INDIA
Per un viaggiatore fare un viaggio in India nel corso della sua vita è come il pellegrinaggio a “La Mecca” per i Mussulmani….necessario e indispensabile.
Là, dove misticismo, religione, spiritualità, povertà, corruzione e poesia si uniscono in un intreccio che da forma ad una delle nazioni più intriganti del mondo.
Chi c’è stato ti dice che non c’e’ un posto più magico ed enigmatico, più duro e faticoso, ma anche che la odi o la ami e quest’amore se ti prende non ti lascia mai più.
Superficialmente e all’apparenza ti annienta completamente.
E’ caldo, la gente sta ovunque, c’è casino, smog, sporcizia, rifiuti, escrementi, mucche.
Se per sbaglio vai a finire in uno “slum” o i un “ghat” e non sei pronto rimani scioccato per mesi e mesi.
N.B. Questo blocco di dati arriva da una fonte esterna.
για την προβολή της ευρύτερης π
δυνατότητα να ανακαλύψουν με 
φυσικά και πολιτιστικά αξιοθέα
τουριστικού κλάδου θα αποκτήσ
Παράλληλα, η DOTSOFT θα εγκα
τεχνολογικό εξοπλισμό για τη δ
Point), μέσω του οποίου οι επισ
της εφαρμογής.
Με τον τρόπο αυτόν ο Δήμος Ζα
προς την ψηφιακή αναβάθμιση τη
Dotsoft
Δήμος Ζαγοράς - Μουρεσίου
C’è delinquenza e la gente appena vede un turista ti si appiccica dietro per ore e ore.
C’è questo estremo contrato dolce/salato che a me fa impazzire.
L’India non è solo il Taj Mahal e il Rajasthan, ne le sculture di Khajuraho e i monasteri Himalayani, ne tanto meno le rovine di Hampi, le grotte di Ajanta o gli Ashram di Pune.
L’India è la mucca indifferente in mezzo ad una strada con mille macchine bloccate cosi come le fogne aperte in mezzo alle città.
E’ sopratutto il miliardo di persone che vivono in un territorio che sprigiona vita in ogni centimetro quadrato.
Per me era una chimera, da un lato desideravo andarci e da un lato no, vedevo l’India come una meta di cui avevo un pò di paura e timore, sapevo che sarebbe stato un viaggio mentale più che fisico, più spirituale che pratico.
Sapevo però che il mio istinto mi avrebbe detto quando sarei stato pronto e questa spinta me l’ha data, oltre che la mia compagnia Valeria, il libro SHANTARAM.
Appena l’ho finito di leggere, ho avuto un impulso irrefrenabile e dopo pochi giorni stavo sull’aereo, destinazione Delhi.